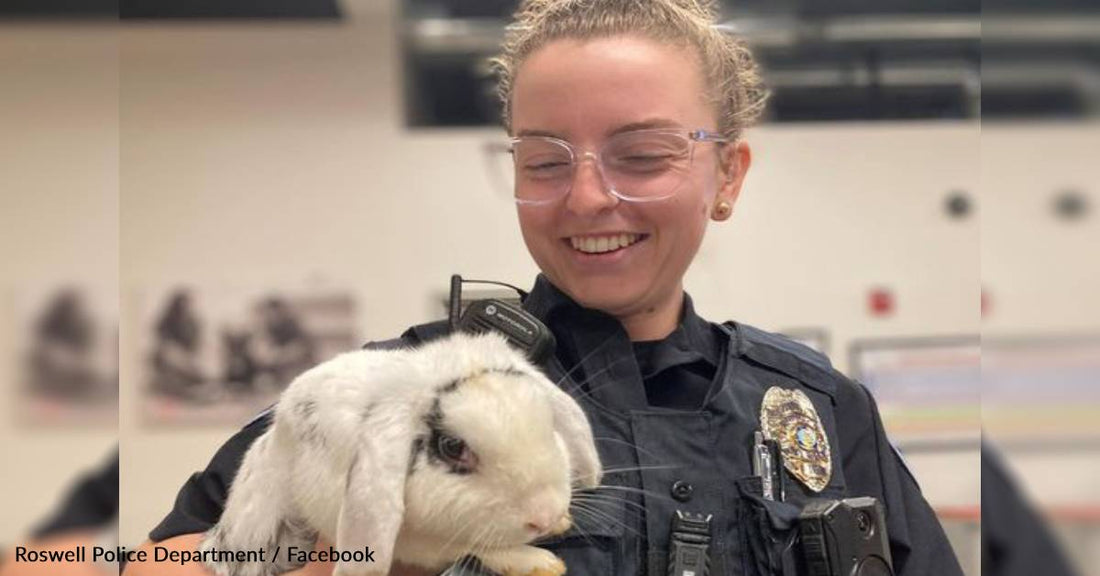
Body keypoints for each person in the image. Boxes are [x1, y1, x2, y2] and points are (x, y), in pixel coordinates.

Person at [127, 0, 963, 574]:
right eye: (544, 161)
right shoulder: (391, 394)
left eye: (641, 154)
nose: (589, 197)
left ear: (727, 176)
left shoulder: (818, 407)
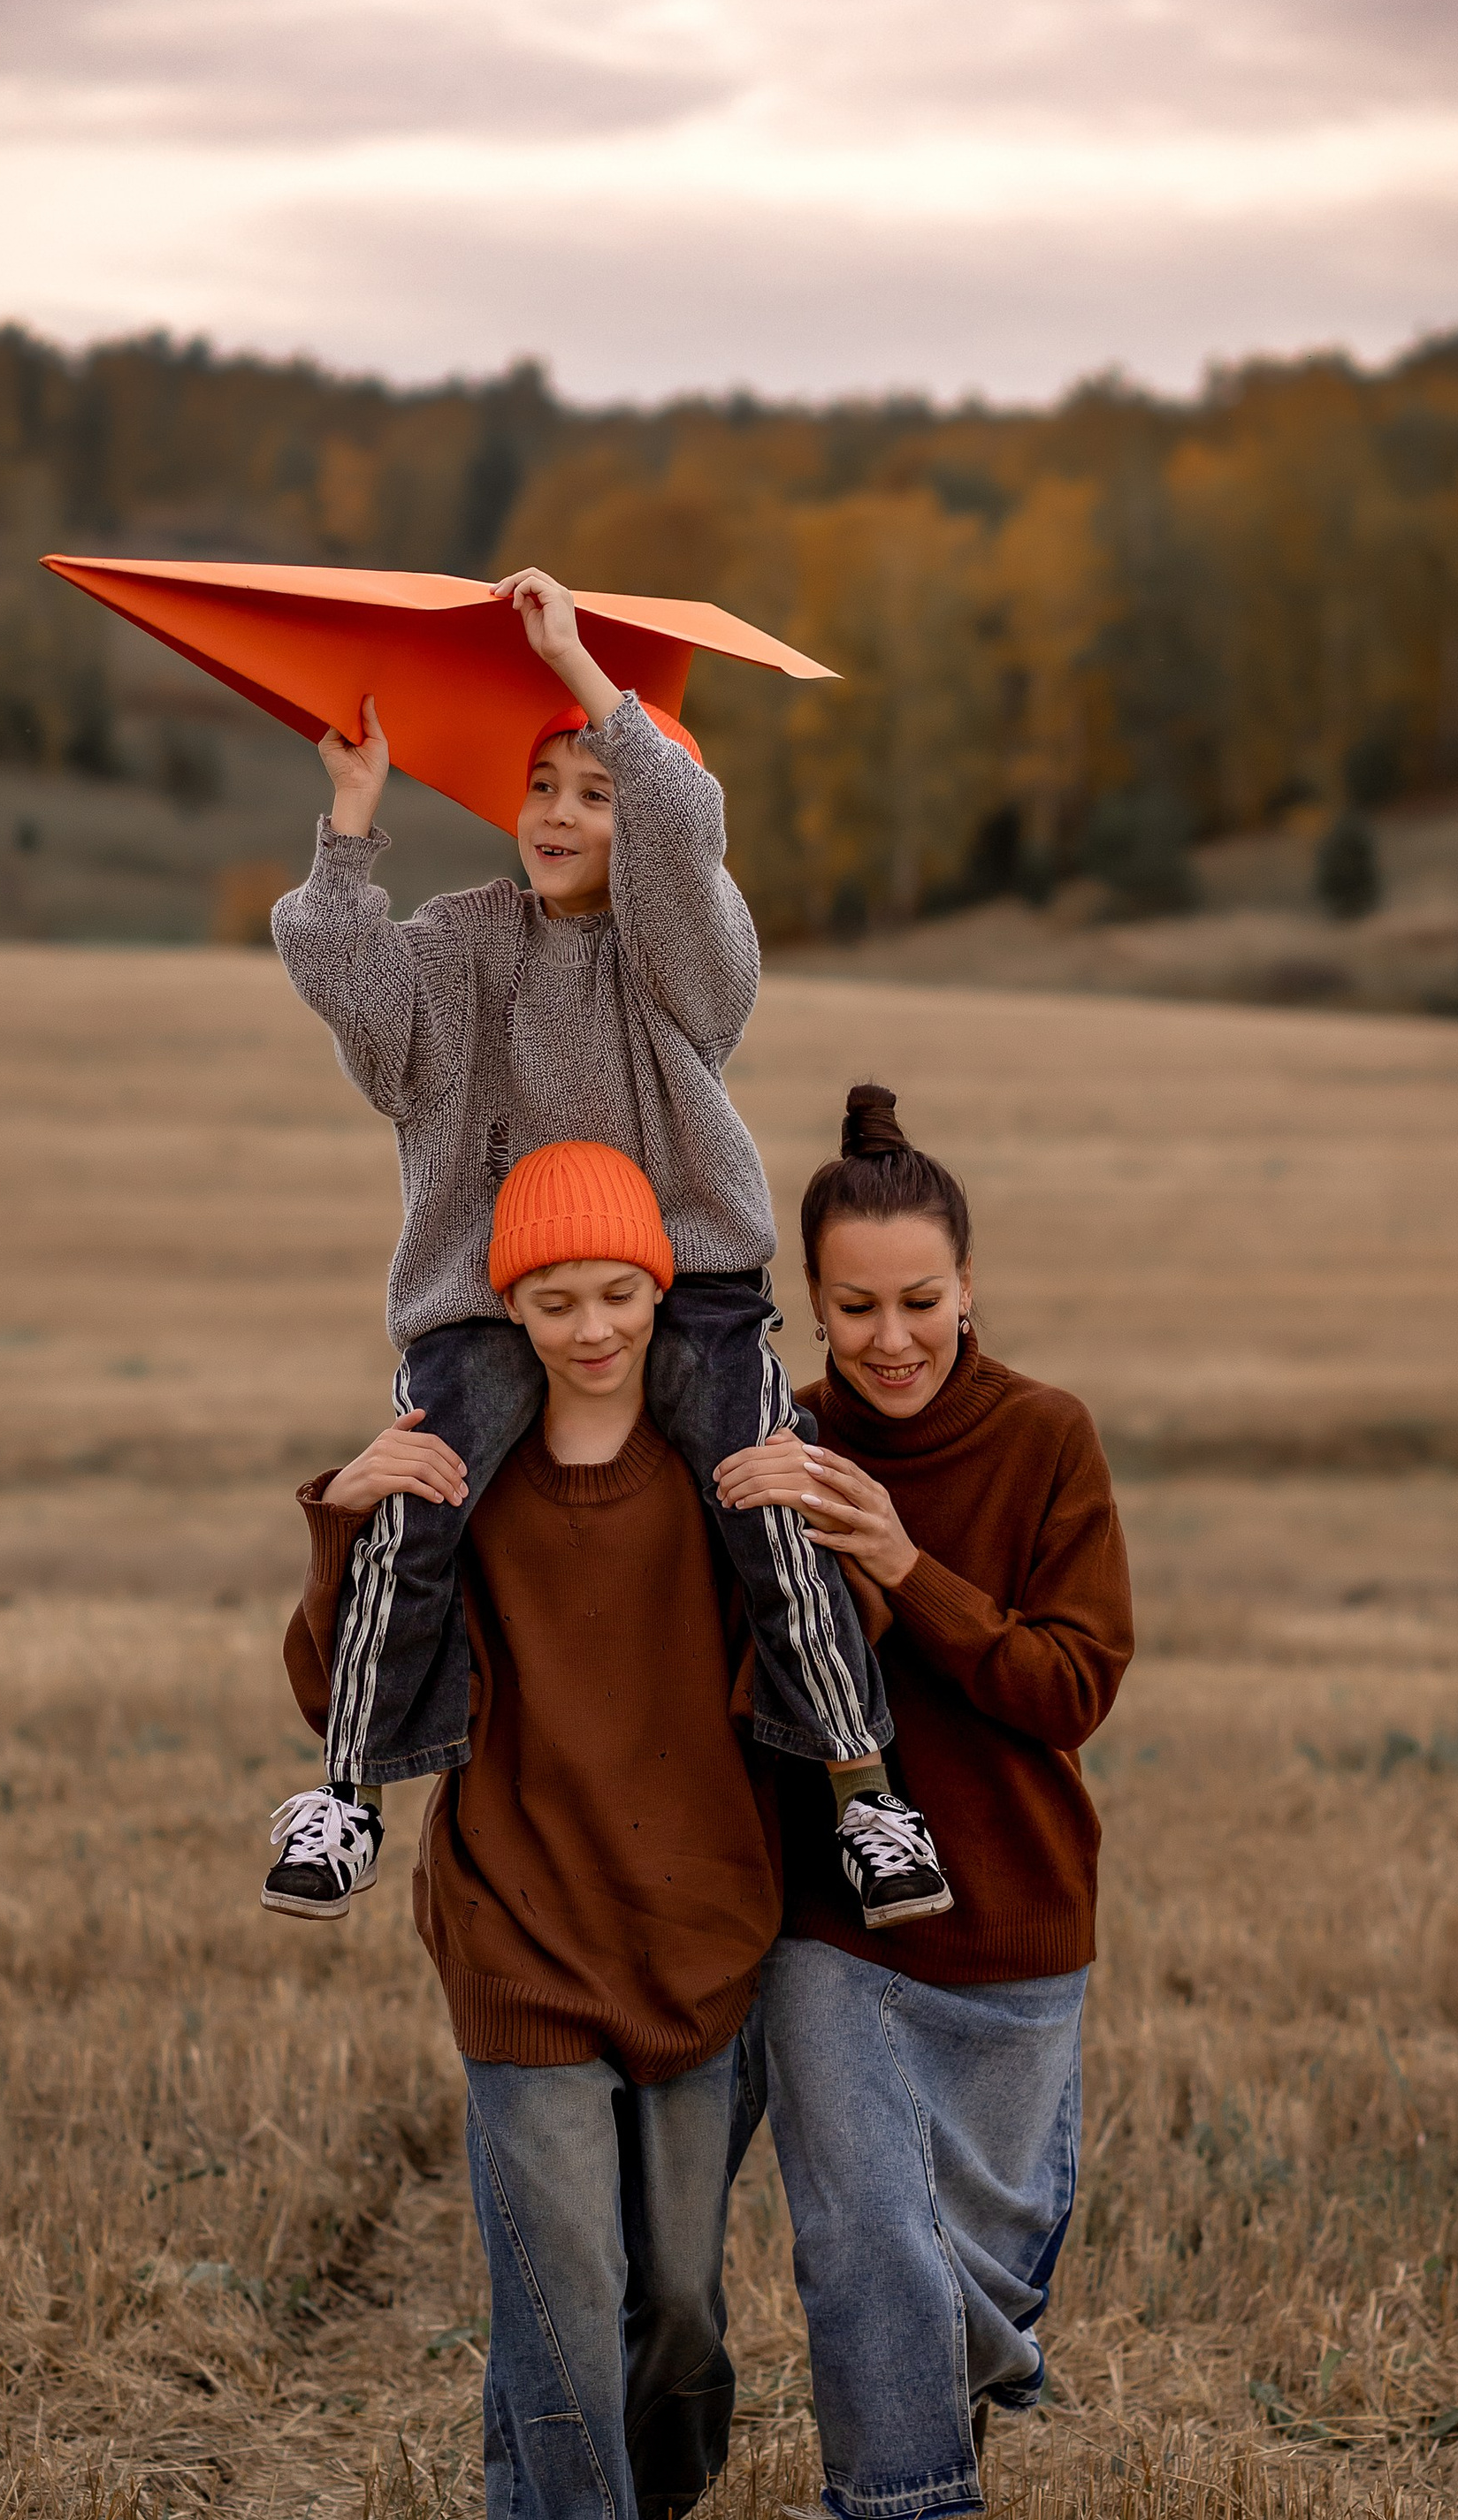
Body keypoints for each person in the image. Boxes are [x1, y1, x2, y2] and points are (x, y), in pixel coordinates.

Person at [257, 567, 948, 1934]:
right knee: (418, 1492)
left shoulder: (682, 952)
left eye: (596, 787)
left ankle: (866, 1796)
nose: (561, 813)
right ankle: (347, 1795)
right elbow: (350, 992)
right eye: (543, 787)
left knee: (768, 1489)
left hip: (689, 1285)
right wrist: (350, 820)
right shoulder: (459, 943)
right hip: (482, 1293)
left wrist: (576, 665)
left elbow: (687, 826)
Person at [279, 1140, 778, 2520]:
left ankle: (611, 2511)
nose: (588, 1327)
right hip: (516, 1937)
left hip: (701, 1932)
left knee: (682, 2313)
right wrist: (343, 1511)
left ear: (661, 1295)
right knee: (562, 2305)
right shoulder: (465, 1480)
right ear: (508, 1304)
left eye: (618, 1293)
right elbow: (337, 1677)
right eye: (552, 1298)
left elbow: (819, 1649)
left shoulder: (721, 1477)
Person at [714, 1083, 1134, 2520]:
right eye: (854, 1307)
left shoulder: (1045, 1440)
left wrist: (901, 1560)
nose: (890, 1337)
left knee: (977, 2278)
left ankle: (944, 2401)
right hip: (835, 1921)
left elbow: (1069, 1684)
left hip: (1015, 1922)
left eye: (921, 1301)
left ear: (971, 1288)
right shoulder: (784, 1445)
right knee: (865, 2232)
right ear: (811, 1307)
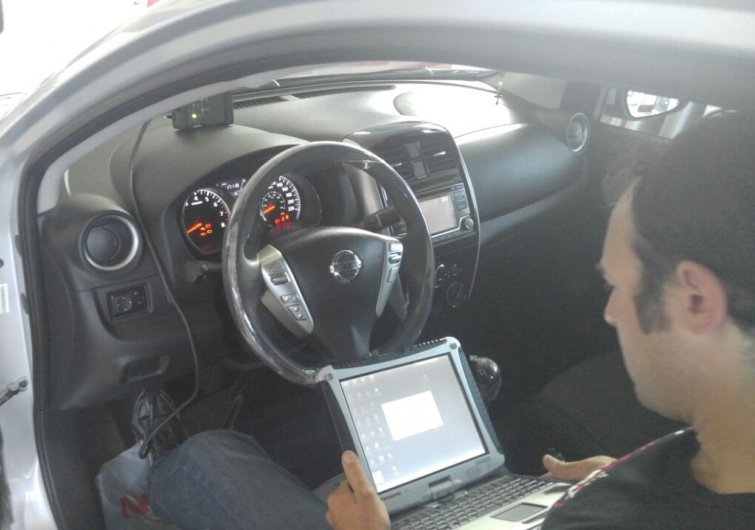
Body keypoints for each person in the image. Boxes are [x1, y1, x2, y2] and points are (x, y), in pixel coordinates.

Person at [147, 112, 755, 529]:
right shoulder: (695, 470)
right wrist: (624, 480)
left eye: (616, 286)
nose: (610, 311)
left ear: (696, 300)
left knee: (205, 458)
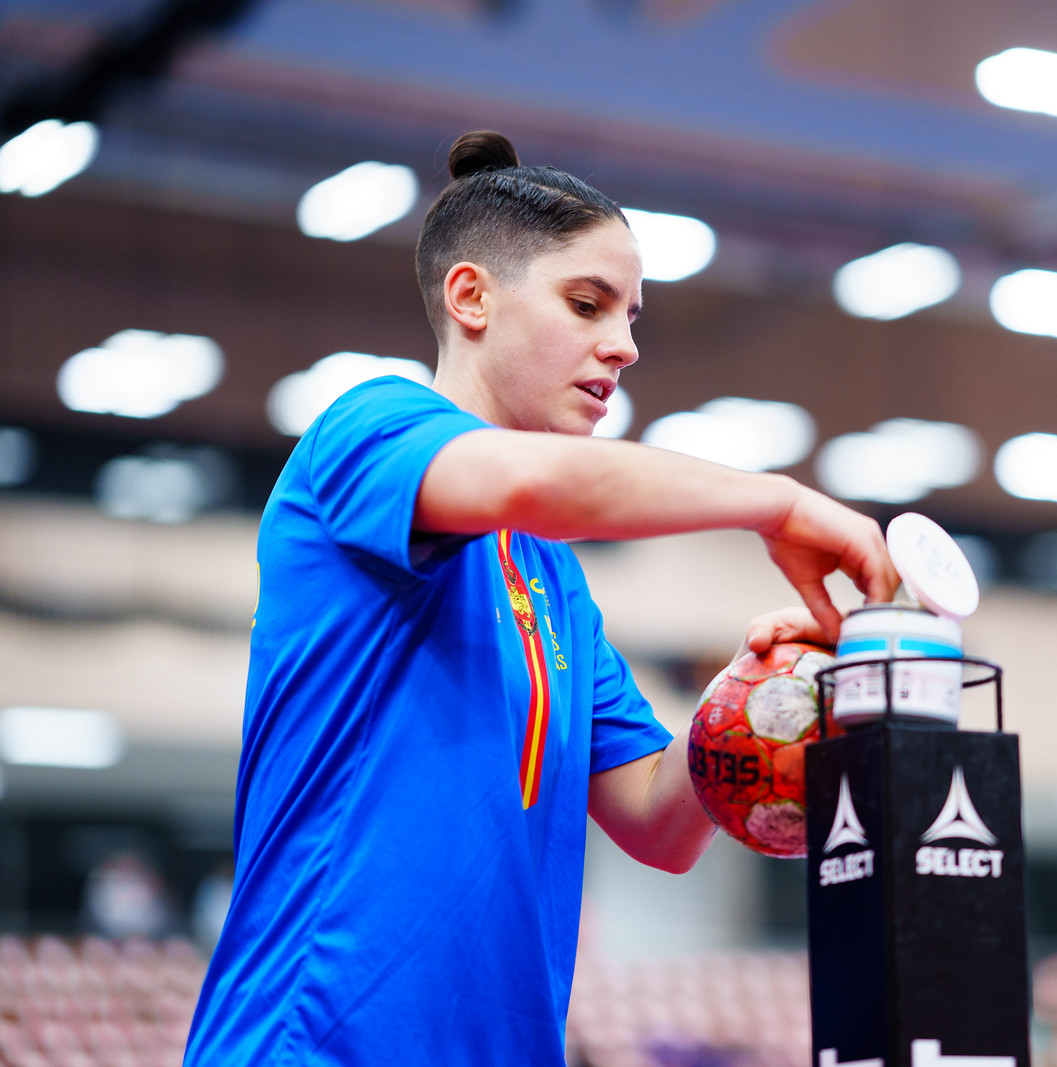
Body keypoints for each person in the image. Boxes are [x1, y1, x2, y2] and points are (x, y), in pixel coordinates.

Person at [183, 131, 895, 1065]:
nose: (624, 345)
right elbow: (534, 482)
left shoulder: (552, 576)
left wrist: (752, 697)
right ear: (471, 296)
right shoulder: (367, 428)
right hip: (314, 1043)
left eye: (632, 316)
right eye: (587, 304)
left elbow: (658, 824)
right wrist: (780, 501)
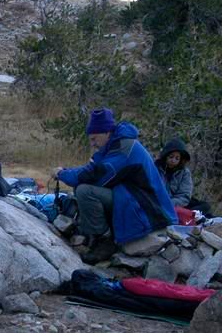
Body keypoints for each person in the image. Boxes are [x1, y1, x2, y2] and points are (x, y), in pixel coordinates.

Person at [54, 108, 177, 264]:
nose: (92, 144)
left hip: (149, 209)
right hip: (133, 199)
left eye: (94, 139)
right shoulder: (114, 145)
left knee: (85, 191)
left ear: (107, 132)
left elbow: (96, 176)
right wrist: (65, 172)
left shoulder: (124, 148)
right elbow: (90, 169)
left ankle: (105, 241)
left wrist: (62, 174)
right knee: (85, 189)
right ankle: (95, 234)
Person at [155, 138, 214, 217]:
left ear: (181, 160)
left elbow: (184, 196)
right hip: (160, 202)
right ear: (165, 156)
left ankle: (187, 215)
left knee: (205, 206)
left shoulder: (184, 173)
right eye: (171, 157)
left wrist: (171, 203)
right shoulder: (155, 168)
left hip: (176, 203)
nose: (173, 160)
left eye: (177, 158)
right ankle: (187, 215)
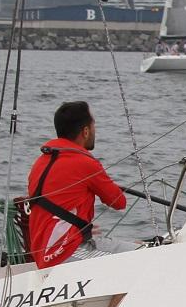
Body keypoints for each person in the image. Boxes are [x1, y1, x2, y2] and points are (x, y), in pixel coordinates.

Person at [26, 101, 128, 267]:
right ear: (85, 131)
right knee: (143, 255)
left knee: (135, 246)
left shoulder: (40, 162)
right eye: (93, 125)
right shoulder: (85, 163)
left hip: (43, 253)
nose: (95, 130)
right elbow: (119, 202)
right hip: (65, 252)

^^^^

*Exercise directions:* Would you retype every record above exactly, leaving out the pictures?

*Your solution:*
Body keypoints for each person in the image. Boxes are [x1, y1, x2, y2] and points are (x, y), in pixel coordinates.

Person at [127, 0, 963, 574]:
right eye: (544, 161)
right shoulder: (391, 394)
left eye: (641, 154)
nose: (589, 197)
left ear: (727, 176)
left shoulder: (818, 407)
Body keypoints for each person in the image. Boxes are [x1, y1, x2, y2] and points are (x, y), in pixel coordinates.

Person at [257, 567, 948, 1934]:
right knee: (418, 1492)
left shoulder: (682, 952)
left eye: (596, 787)
left ankle: (866, 1796)
nose: (561, 813)
right ankle: (347, 1795)
right elbow: (350, 992)
right eye: (543, 787)
left knee: (768, 1489)
left hip: (689, 1285)
right wrist: (350, 820)
right shoulder: (459, 943)
right hip: (482, 1293)
left wrist: (576, 665)
left elbow: (687, 826)
Person at [279, 1140, 778, 2520]:
left ankle: (611, 2511)
nose: (588, 1327)
right hip: (516, 1937)
left hip: (701, 1932)
left knee: (682, 2313)
right wrist: (343, 1511)
left ear: (661, 1295)
right knee: (562, 2305)
right shoulder: (465, 1480)
right ear: (508, 1304)
left eye: (618, 1293)
right elbow: (337, 1677)
right eye: (552, 1298)
left elbow: (819, 1649)
left shoulder: (721, 1477)
Person at [714, 1083, 1134, 2520]:
right eye: (854, 1307)
left shoulder: (1045, 1440)
left wrist: (901, 1560)
nose: (890, 1337)
left knee: (977, 2278)
left ankle: (944, 2401)
right hip: (835, 1921)
left elbow: (1069, 1684)
left hip: (1015, 1922)
left eye: (921, 1301)
left ear: (971, 1288)
right shoulder: (784, 1445)
right knee: (865, 2232)
right ear: (811, 1307)
Body keypoints for each person in the image. Boxes are [x1, y1, x2, y2] and points are (x, y), in pixel coordinates.

Person at [147, 112, 755, 529]:
right shoulder: (695, 470)
right wrist: (624, 480)
left eye: (616, 286)
nose: (610, 311)
left ear: (696, 300)
left knee: (205, 458)
Body keypoints for each person in the image. Boxes are [x1, y1, x2, y2] and points are (x, y), in pixel coordinates.

Person at [183, 131, 895, 1065]:
nose: (624, 345)
right elbow: (534, 482)
left shoulder: (552, 576)
left wrist: (752, 697)
right ear: (471, 296)
right shoulder: (367, 428)
right hip: (314, 1043)
left eye: (632, 316)
right eye: (587, 304)
left elbow: (658, 824)
right wrist: (780, 501)
Body keypoints for each person in the image. Boxes are [x1, y1, x2, y2] and points are (x, y), in pixel coordinates.

Person at [54, 108, 177, 264]:
nose: (92, 144)
left hip: (149, 209)
right hip: (133, 199)
left eye: (94, 139)
right shoulder: (114, 145)
left knee: (85, 191)
left ear: (107, 132)
left elbow: (96, 176)
right wrist: (65, 172)
left shoulder: (124, 148)
right elbow: (90, 169)
left ankle: (105, 241)
left wrist: (62, 174)
right knee: (85, 189)
right ankle: (95, 234)
Person at [155, 138, 214, 217]:
left ear: (181, 160)
left elbow: (184, 196)
right hip: (160, 202)
right ear: (165, 156)
left ankle: (187, 215)
left knee: (205, 206)
left shoulder: (184, 173)
right eye: (171, 157)
left wrist: (171, 203)
right shoulder: (155, 168)
left hip: (176, 203)
nose: (173, 160)
left eye: (177, 158)
right ankle: (187, 215)
Body keypoints for each person in the image. Boxes are [x1, y1, x2, y2] and points are (x, y), in pixel coordinates.

Person at [26, 101, 128, 267]:
right ear: (85, 131)
right knee: (143, 255)
left knee: (135, 246)
left shoulder: (40, 162)
right eye: (93, 125)
right shoulder: (85, 163)
left hip: (43, 253)
nose: (95, 130)
right elbow: (119, 202)
right hip: (65, 252)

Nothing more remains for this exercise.